METHODS: This prospective observational study was performed in two tertiary governmental heart centers located in Ahvaz, Iran, from March 2019 to March 2020. Any individual suffering from ADHF who had no renal failure, received only loop diuretics, and was on a low Na diet was eligible for recruitment in this study. The urine sample used to calculate FENa was a 24-hour sample.
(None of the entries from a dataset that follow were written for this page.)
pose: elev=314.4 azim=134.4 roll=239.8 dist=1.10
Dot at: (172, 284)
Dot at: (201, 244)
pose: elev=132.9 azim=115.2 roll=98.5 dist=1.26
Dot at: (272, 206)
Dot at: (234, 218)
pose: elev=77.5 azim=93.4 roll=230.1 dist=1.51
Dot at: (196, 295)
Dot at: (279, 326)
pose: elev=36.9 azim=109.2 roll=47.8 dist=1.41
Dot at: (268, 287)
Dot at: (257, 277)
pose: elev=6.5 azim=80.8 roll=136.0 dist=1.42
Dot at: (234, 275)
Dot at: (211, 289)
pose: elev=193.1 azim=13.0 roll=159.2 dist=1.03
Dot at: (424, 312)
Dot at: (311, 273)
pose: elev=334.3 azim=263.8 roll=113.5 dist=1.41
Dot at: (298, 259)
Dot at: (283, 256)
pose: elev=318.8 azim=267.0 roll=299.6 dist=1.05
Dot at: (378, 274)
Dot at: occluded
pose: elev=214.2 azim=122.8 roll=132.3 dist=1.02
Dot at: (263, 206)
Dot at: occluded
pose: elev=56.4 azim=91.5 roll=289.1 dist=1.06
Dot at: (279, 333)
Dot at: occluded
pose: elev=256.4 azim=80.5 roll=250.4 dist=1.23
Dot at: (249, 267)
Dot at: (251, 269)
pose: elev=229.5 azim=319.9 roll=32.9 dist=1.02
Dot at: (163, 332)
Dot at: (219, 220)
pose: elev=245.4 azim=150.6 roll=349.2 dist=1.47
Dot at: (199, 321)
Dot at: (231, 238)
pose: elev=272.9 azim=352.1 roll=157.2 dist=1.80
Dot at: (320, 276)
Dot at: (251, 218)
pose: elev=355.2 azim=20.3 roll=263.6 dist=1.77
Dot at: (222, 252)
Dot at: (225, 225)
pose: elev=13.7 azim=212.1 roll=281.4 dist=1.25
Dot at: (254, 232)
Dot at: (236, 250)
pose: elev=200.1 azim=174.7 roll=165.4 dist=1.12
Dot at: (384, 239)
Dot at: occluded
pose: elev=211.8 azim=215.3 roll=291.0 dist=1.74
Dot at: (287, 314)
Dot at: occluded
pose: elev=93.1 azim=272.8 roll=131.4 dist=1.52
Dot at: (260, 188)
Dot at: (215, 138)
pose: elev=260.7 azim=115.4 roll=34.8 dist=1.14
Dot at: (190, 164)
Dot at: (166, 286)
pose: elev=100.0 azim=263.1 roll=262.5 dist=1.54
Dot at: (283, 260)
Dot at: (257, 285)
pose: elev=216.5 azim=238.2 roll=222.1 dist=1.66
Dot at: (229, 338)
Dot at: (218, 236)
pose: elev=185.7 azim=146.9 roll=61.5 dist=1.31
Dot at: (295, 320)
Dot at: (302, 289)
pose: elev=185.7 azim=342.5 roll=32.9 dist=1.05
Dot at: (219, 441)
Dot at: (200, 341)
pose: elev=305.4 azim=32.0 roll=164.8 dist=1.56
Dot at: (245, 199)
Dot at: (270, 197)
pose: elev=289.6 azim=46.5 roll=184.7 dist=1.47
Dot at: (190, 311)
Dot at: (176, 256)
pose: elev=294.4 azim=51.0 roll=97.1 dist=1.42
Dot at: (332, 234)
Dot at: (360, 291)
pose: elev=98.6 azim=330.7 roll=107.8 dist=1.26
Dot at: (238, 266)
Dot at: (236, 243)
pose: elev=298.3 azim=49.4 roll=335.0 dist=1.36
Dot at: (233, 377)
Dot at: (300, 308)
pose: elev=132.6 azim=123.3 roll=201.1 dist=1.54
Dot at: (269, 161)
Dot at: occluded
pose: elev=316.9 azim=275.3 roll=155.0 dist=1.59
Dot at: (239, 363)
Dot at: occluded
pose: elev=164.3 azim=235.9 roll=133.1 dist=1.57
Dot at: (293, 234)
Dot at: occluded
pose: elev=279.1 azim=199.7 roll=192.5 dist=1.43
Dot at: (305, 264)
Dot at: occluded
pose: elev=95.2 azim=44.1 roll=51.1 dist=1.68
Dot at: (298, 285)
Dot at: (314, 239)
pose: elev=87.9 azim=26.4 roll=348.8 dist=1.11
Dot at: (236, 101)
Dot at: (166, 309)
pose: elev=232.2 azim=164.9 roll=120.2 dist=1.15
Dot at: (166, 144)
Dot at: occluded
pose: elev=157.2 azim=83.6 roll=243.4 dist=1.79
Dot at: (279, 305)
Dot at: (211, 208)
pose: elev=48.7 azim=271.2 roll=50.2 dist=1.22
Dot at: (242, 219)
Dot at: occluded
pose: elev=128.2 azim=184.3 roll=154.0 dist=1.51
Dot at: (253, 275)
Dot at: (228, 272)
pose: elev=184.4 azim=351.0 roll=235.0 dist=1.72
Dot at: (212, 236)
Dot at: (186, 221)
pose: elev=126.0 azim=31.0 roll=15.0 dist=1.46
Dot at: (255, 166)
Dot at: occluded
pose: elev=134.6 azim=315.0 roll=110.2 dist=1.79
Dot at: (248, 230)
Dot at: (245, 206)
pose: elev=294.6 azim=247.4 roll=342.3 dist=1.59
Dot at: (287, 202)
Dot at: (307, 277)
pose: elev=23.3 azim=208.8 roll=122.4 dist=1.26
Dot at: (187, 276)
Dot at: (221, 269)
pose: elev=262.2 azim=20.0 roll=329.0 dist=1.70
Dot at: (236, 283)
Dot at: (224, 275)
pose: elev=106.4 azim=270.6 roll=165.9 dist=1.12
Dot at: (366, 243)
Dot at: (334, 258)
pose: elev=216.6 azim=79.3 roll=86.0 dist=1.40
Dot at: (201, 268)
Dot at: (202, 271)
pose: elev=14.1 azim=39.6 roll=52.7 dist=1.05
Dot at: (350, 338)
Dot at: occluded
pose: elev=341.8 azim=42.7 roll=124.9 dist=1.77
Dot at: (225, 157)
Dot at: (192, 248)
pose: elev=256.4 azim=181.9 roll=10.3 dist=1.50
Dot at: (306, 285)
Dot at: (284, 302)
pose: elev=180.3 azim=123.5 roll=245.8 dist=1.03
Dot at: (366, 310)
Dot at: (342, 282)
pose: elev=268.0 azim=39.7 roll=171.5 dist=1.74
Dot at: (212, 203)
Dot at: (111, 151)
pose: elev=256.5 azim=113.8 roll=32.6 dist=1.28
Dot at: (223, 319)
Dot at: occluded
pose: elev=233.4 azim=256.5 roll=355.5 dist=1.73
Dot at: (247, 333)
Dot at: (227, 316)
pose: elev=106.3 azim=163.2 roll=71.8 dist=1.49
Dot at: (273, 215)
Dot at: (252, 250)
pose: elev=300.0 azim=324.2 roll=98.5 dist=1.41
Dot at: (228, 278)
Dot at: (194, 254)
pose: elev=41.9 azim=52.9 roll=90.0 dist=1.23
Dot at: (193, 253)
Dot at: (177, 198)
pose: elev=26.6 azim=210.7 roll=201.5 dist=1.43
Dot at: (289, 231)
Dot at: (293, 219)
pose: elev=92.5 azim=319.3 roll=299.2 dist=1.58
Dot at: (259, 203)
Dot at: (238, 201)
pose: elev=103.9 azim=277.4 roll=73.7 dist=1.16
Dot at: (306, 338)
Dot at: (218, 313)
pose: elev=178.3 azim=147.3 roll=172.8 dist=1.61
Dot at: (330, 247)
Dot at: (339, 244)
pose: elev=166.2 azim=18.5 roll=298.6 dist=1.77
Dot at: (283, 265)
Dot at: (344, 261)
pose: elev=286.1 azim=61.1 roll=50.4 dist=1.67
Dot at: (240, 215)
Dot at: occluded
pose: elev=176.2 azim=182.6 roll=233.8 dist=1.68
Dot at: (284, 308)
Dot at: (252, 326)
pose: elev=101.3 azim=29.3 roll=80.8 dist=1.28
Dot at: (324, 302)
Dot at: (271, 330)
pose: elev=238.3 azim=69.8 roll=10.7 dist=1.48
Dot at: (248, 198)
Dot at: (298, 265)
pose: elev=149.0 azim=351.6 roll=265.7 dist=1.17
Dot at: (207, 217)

RESULTS: Over the one year, 56 patients met the inclusion criteria. The total study population had a mean age of 61.46 ± 14.22 years with the dominance of women (51.8%). The mean age of men and women was 58.59 ± 14.35 and 64.13 ± 13.80 years, respectively. During hospitalization, 13 (23.2%) patients experienced WRF. In patients who experienced WRF during hospitalization, FENa of < 1% was mostly observed compared to FENa of 1%-2% (42.9% vs. 0%, P < 0.05). Post-hoc test of data on mean hospitalization days indicated that those with lower FENa had longer admission periods than those with other FENa groups (< 1%: 3.04 ± 1.02 days vs. 1%-2%: 1.58 ± 0.66 days, P < 0.001 and < 1%: 3.04 ± 1.02 days vs. > 2%: 2.30 ± 0.92 days, P = 0.02). There was no significant relation in terms of in-hospital death across different categories of FENa (P = 0.69).
CONCLUSION: Our data suggested that FENa less than 1% was associated with WRF and could be associated with a longer hospitalization period. We did not find any association between FENa and in-hospital mortality. Further studies with a larger number of patients are required to determine the cut-off value.